2.7. Improved device failure handling
Failure of an SSD device in read-only and write-through modes is
handled gracefully by allowing I/O to continue to/from the
source volume. An application may notice a drop in performance but it
will not receive any I/O errors.
Failure of an SSD device in write-back mode obviously results in the
loss of dirty blocks in the cache. To guard against this data loss, two
SSD devices can be mirrored via RAID 1.
EnhanceIO identifies device failures based on error codes. Depending on
whether the failure is likely to be intermittent or permanent, it takes
the best suited action.
2.8. Coding optimizations
Several coding optizations have been done to reduce CPU usage.

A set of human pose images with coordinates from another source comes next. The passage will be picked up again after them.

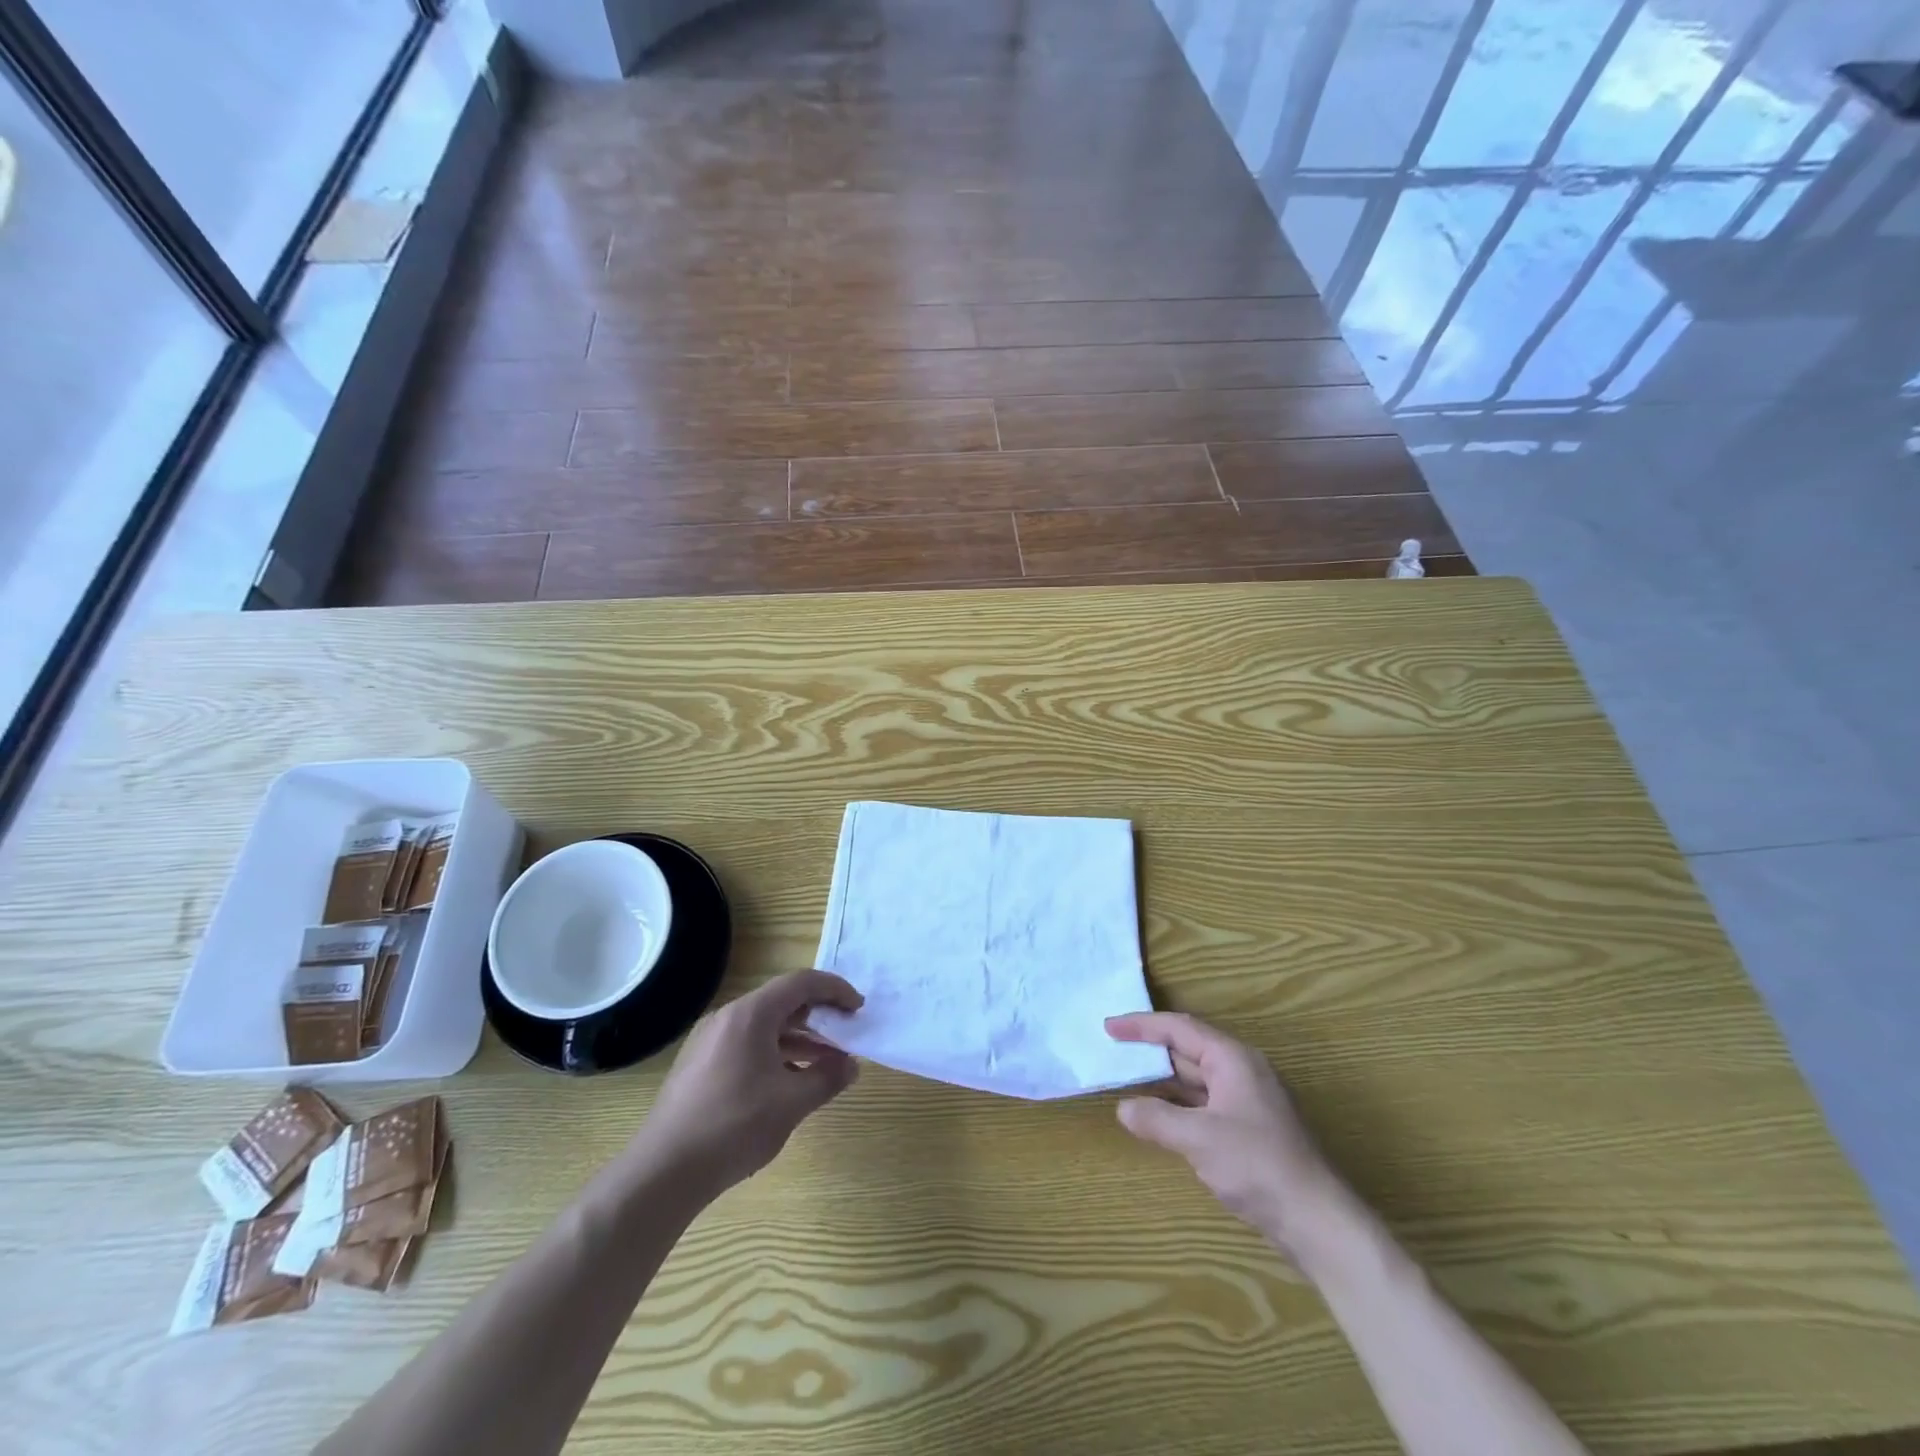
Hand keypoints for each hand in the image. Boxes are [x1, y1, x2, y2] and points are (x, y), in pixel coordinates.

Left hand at [642, 970, 863, 1193]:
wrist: (663, 1172)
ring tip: (827, 1063)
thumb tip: (851, 1066)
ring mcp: (710, 1041)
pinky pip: (747, 1044)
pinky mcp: (700, 1065)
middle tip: (846, 1035)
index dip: (835, 989)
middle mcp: (728, 1017)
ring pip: (765, 1026)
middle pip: (782, 1001)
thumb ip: (827, 1078)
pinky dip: (775, 1053)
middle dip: (819, 1016)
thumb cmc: (733, 1127)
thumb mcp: (791, 1103)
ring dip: (799, 1039)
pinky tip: (790, 1081)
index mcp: (750, 1015)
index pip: (801, 983)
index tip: (859, 1008)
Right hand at [1106, 1012, 1360, 1267]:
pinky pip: (1203, 1103)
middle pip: (1187, 1049)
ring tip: (1126, 1079)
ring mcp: (1246, 1101)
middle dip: (1150, 1050)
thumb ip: (1156, 1119)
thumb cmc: (1257, 1166)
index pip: (1179, 1028)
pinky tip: (1157, 1116)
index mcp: (1232, 1059)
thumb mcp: (1199, 1139)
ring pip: (1194, 1079)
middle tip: (1112, 1050)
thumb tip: (1124, 1108)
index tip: (1109, 1027)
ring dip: (1161, 1079)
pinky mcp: (1248, 1129)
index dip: (1141, 1026)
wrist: (1317, 1221)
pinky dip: (1176, 1104)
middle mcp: (1240, 1071)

These
include removing queues which are not required for write-through and
read-only cache modes, splitting of a single large spinlock, and more.

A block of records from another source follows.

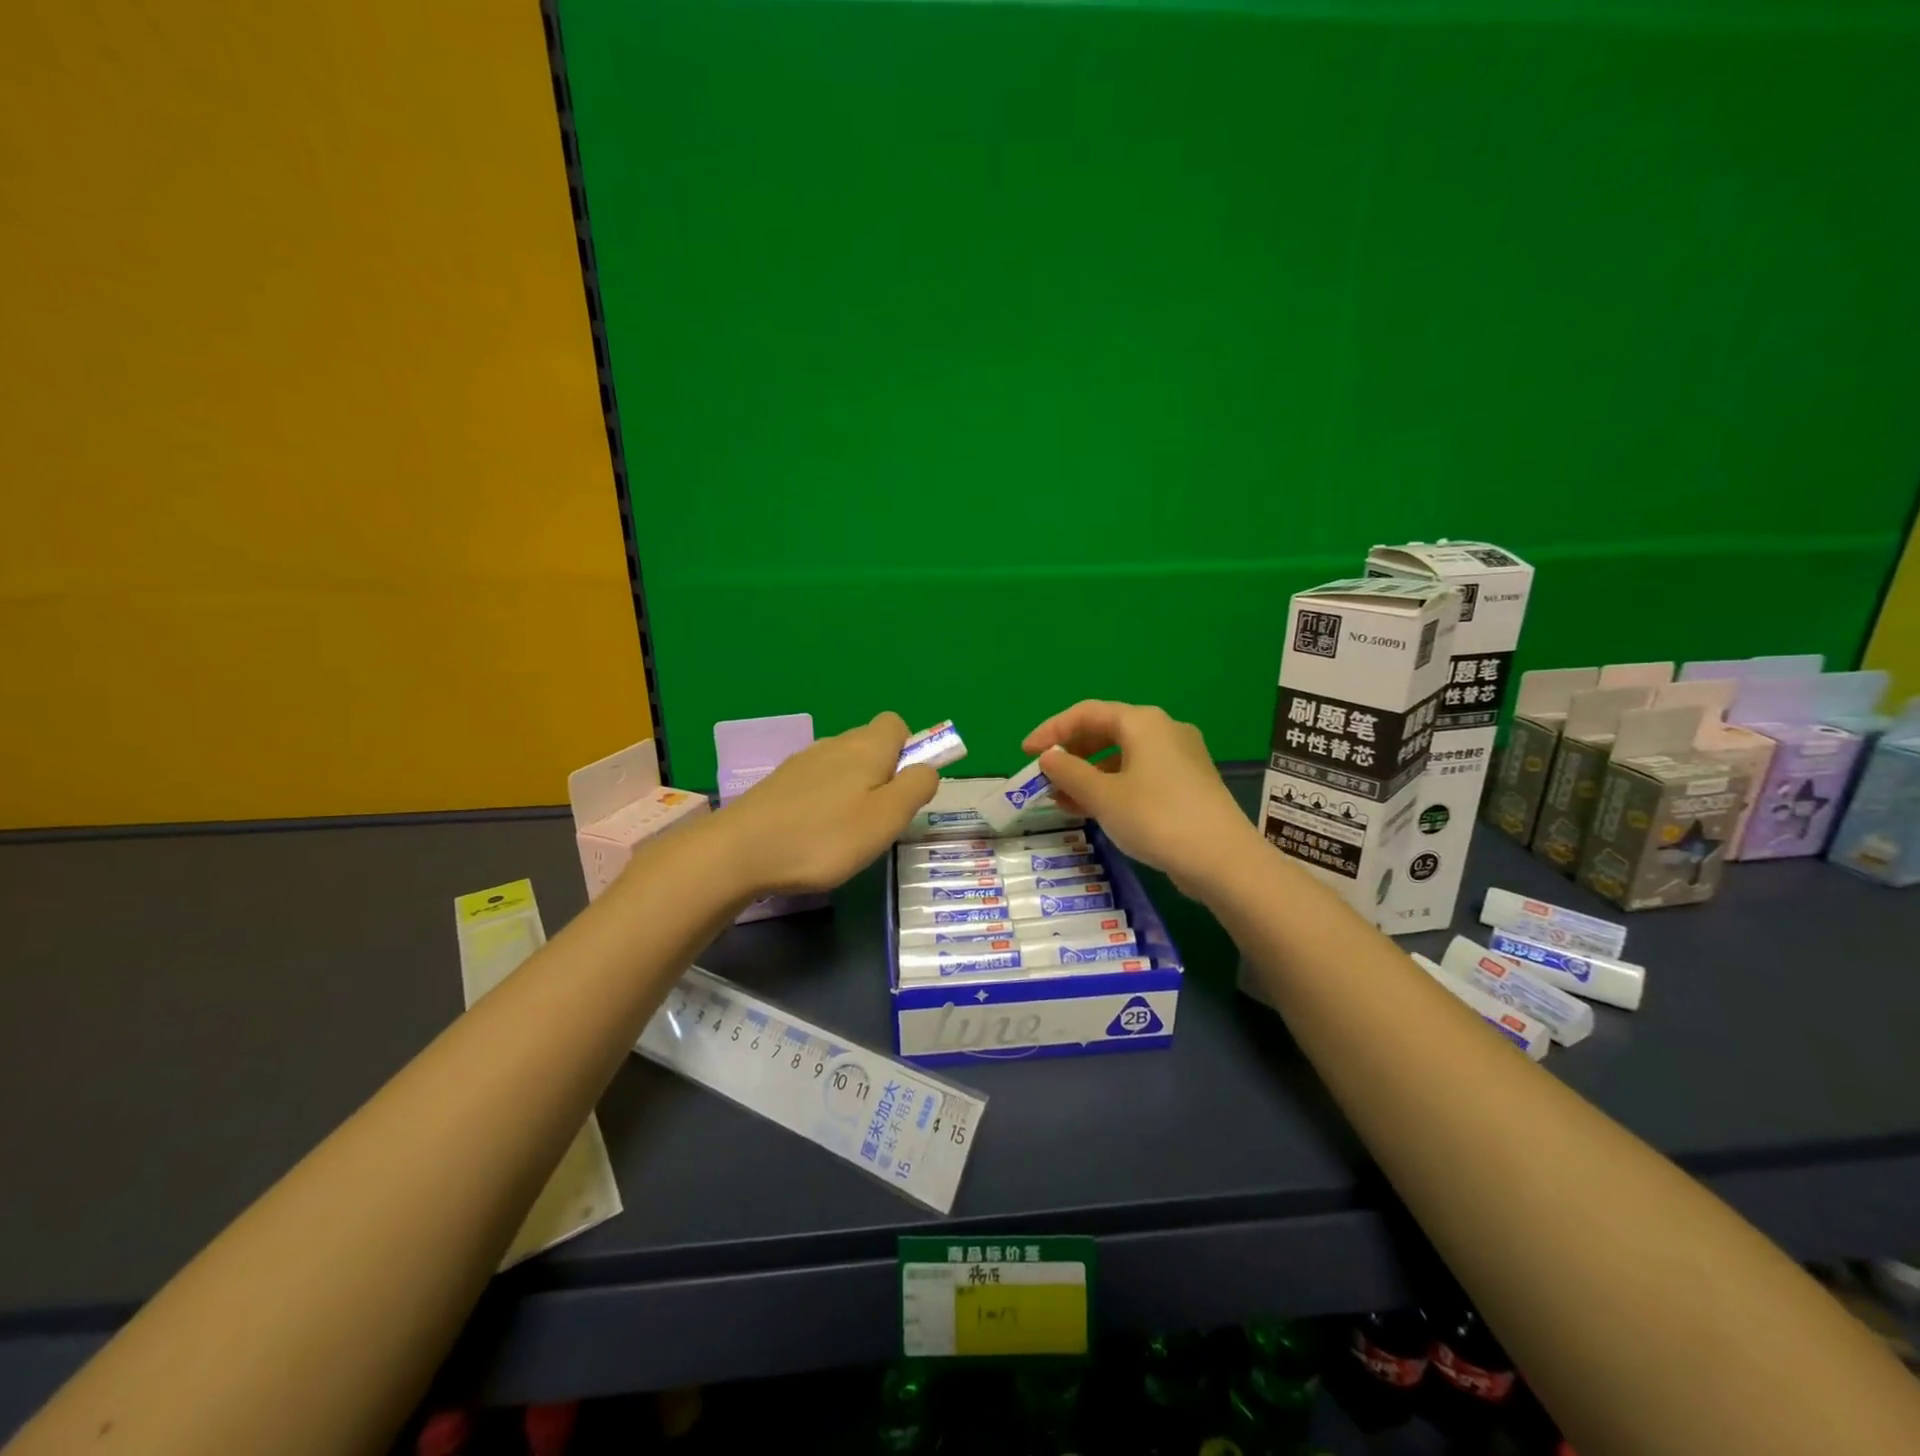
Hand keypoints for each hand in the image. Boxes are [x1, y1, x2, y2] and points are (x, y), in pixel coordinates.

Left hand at [715, 712, 938, 895]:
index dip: (909, 751)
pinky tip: (814, 833)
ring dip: (852, 789)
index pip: (897, 724)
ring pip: (842, 764)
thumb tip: (927, 768)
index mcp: (866, 748)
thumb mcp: (886, 818)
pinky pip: (815, 782)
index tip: (904, 788)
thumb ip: (915, 788)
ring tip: (845, 832)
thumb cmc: (824, 837)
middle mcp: (834, 745)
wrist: (738, 852)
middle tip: (877, 819)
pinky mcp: (778, 784)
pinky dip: (824, 801)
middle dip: (882, 774)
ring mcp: (802, 762)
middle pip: (870, 744)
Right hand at [1021, 701, 1262, 896]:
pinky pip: (1139, 775)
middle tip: (1043, 777)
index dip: (1051, 730)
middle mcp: (1164, 730)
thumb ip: (1069, 773)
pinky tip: (1093, 810)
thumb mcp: (1103, 796)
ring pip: (1122, 756)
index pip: (1086, 713)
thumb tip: (1048, 758)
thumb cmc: (1156, 818)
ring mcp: (1180, 757)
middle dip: (1071, 754)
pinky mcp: (1188, 784)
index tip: (1025, 753)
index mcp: (1142, 722)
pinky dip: (1112, 787)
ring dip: (1088, 775)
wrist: (1223, 861)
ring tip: (1061, 800)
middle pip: (1106, 731)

Most of the code paths in flashcache have been substantially
restructured.
2.9 Sequential I/O bypass
EnhanceIO has removed the bypass of sequential IO available in flashcache.
The sequential detection logic has a limited use case, espescially in a
reasonably multithreaded scenario.
3. EnhanceIO usage
3.1. Cache creation, deletion and editing properties
eio_cli utility is used for creating and deleting caches and editing
their properties. Manpage for this utility eio_cli(8) provides more
information.
3.2. Making a cache configuration persistent
It's essential that a cache be resumed before any applications or a
filesystem use the source volume during a bootup. If a cache is enabled
after a source volume is written to, stale data may be present in the
cache. It may cause data corruption. The document Persistent.txt
describes how to enable a cache during bootup using udev scripts.

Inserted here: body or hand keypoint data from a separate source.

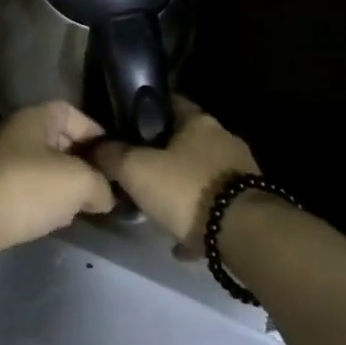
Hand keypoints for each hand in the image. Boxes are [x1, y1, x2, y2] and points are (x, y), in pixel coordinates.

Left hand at [0, 102, 115, 267]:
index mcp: (36, 118)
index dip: (96, 133)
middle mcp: (17, 133)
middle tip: (104, 187)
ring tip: (85, 207)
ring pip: (44, 168)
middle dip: (83, 163)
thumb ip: (101, 184)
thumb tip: (105, 195)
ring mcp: (2, 162)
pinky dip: (46, 201)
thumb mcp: (79, 182)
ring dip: (65, 186)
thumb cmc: (28, 187)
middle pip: (60, 141)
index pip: (73, 114)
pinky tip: (57, 220)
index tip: (114, 160)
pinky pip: (29, 189)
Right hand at [93, 102, 258, 252]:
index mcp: (198, 120)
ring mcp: (240, 170)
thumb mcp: (136, 170)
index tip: (124, 130)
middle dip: (161, 157)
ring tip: (158, 211)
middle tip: (137, 175)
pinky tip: (182, 241)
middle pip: (184, 141)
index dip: (143, 115)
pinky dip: (198, 218)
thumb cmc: (187, 189)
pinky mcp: (250, 202)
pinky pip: (215, 205)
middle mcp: (223, 138)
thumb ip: (112, 155)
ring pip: (200, 175)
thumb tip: (94, 146)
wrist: (246, 234)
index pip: (167, 103)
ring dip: (181, 190)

In case an SSD does not come up during a bootup, it's ok to allow read
and write access to HDD only in the case of a Write-through or a
read-only cache. A cache should be created again when SSD becomes
available. If a previous cache configuration is resumed, it may cause
stale data to be read.
3.3. Using a Write-back cache
It's absolutely necessary to make a Write-back cache configuration
persistent. This is required particularly in the case of an OS crash or
a power failure. A Write-back cache may contain dirty blocks which
haven't been written to HDD yet. Reading the source volume without
enabling the cache will cause incorrect data to be read.
In case an SSD does not come up during a bootup, access to HDD should
stopped. It should be enabled only after SSD comes-up and a cache is
enabled.
Write-back cache needs to perform clean operation in order to flush the
dirty data to the source device(HDD). The clean can be either trigerred
by the user or automatically initiated, based on preconfigured
thresholds. These thresholds are described below. They can be set using
sysctl calls.
a) Dirty high threshold (%) : The upper limit on percentage of dirty
blocks in the entire cache.
b) Dirty low threshold (%) : The lower limit on percentage of dirty
blocks in the entire cache.
c) Dirty set high threshold (%) : The upper limit on percentage of dirty
blocks in a set.
d) Dirty set low threshold (%) : The lower limit on percentage of dirty
blocks in a set.
e) Automatic clean-up threshold : An automatic clean-up of the cache
will occur only if the number of outstanding I/O requests from the
HDD is below the threshold.
f) Time based clean-up interval (minutes) : This option allows you to
specify an interval between each clean-up process.
Clean is trigerred when one of the upper thresholds or time based clean
threshold is met and stops when all the lower thresholds are met.
4. ACKNOWLEDGEMENTS
STEC acknowledges Facebook and in particular Mohan Srinivasan
for the design, development, and release of Flashcache as an
open source project.
Flashcache, in turn, is based on DM-Cache by Ming Zhao.